§ **WHAT IS REQUIRED**:
Continue the opinion piece below that questions the Dalai Lama's saintly reputation, starting after its last line.

§ **TEXT PROVIDED**:
⟨

A very political monk

Why do we think the Dalai Lama is a living saint?

By Sholto Byrnes

This Sunday, the Dalai Lama and Desmond Tutu will be awarded the Fetzer Prize for Love and Forgiveness at the 2009 Vancouver Peace Summit. I have to admit that I’d never heard of this prize until today, but I can tell you that it’s worth $100,000 (£63,000) and that the Fetzer Institute is based in the town of Kalamazoo, Michigan, previously best known as the place where, according to the 1942 hit record, the Glenn Miller band’s singer had a girl (or rather, a gal).

I am delighted for Archbishop Tutu, who has always seemed to combine astounding cheerfulness and compassion with a highly accurate moral barometer, calling it right, for instance, on Robert Mugabe — he described him as “a caricature of an African dictator” — when too many of his fellow countrymen chose to keep silent about “Comrade Bob’s” destructive behaviour.

The Dalai Lama, though, I’m not so sure about. It’s not just that I’m suspicious of the amount of time he appears to spend hanging around with Hollywood stars struck dumb by being in the presence of a “God-King”, and a “Boodist” one to boot. Nor is it just that I’ve not been totally convinced of his great holiness since my old colleague at the Independent Johann Hari came back from interviewing him and declared to the startled office: “I’ve just been called ‘fat’ by the Dalai Lama.” The exchange appeared in the paper as follows:

“Why do the rich need so much? We each only have one stomach. Well, not you,” he says, looking at my belly. “You appear to have two.”

⟩

§ **RECORDED DATA**:

⟨

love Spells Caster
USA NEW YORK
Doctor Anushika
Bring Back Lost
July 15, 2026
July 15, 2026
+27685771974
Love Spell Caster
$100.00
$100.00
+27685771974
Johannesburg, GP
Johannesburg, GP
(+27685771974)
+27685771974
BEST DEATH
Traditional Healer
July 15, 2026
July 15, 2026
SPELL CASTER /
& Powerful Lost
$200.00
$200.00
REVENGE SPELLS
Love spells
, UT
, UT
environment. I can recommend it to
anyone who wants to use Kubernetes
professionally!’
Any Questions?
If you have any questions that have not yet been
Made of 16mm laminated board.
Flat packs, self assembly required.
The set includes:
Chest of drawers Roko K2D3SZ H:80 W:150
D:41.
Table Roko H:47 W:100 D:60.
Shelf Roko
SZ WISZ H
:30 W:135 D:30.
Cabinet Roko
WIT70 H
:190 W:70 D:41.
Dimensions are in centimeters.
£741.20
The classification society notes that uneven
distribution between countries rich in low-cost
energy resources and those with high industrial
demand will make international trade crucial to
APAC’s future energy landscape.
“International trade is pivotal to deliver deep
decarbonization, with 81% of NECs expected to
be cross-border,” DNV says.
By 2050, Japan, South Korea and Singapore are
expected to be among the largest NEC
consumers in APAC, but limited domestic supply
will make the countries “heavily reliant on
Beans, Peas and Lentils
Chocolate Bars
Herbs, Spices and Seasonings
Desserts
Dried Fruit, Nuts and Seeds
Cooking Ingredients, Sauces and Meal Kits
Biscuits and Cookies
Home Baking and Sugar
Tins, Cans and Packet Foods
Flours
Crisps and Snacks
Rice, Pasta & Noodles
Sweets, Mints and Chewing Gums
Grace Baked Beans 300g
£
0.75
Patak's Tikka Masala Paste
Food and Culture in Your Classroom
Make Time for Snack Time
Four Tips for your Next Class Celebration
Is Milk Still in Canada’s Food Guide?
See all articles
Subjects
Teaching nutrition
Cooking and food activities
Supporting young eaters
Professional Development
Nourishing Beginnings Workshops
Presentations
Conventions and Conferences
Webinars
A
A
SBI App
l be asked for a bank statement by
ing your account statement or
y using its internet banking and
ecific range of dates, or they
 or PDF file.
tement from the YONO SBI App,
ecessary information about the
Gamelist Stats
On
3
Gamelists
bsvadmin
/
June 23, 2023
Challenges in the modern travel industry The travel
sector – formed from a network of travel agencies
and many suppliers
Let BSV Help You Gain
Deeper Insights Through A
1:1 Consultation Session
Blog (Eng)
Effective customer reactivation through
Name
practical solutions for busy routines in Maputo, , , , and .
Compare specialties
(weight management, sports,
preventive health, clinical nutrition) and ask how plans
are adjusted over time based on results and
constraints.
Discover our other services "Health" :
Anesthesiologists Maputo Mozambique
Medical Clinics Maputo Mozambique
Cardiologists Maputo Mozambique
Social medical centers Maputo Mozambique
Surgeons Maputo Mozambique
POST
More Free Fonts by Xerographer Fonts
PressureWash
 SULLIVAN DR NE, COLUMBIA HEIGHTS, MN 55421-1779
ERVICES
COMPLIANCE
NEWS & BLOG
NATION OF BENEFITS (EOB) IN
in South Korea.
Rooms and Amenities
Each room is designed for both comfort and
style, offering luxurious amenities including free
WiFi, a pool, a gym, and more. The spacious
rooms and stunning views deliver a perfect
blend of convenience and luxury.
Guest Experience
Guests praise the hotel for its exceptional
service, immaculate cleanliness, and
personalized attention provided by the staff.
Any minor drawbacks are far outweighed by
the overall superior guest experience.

⟩

§ **RESPONSE TO THIS EXERCISE**:
Every action he takes carries the possibility of political repercussions, and it is misleading simply to see him as a religious leader. He and Tibet have become pet causes in the west, while the Dalai Lama is now such an icon that nobody ever questions the wisdom of what he does any more. Now, I’m not saying that Tibetans may not have very good cause to feel that they have been conquered and oppressed by the Chinese. But so do the Uighurs of Xinjiang, of whom the world became briefly aware in July when 200 died in riots in the province. They, however, have since been completely forgotten again. If only they had a great spiritual leader to capture our attention . . .

This August “His Holiness” visited Taiwan after the island had been hit by a typhoon, and in November he is due to visit the Tawang monastery in Arunachal Pradesh — a region China calls Southern Tibet. The Chinese claim both areas as theirs, and just as his trip to Taiwan infuriated Beijing, so will his forthcoming jaunt. “The visit further reveals the Dalai clique’s anti-China and separatist essence,” a spokesman from the Chinese foreign ministry told a reporter from Asia Sentinel. “China’s stance on the so-called Arunachal Pradesh is consistent. We firmly oppose Dalai visiting the so-called Arunachal Pradesh.”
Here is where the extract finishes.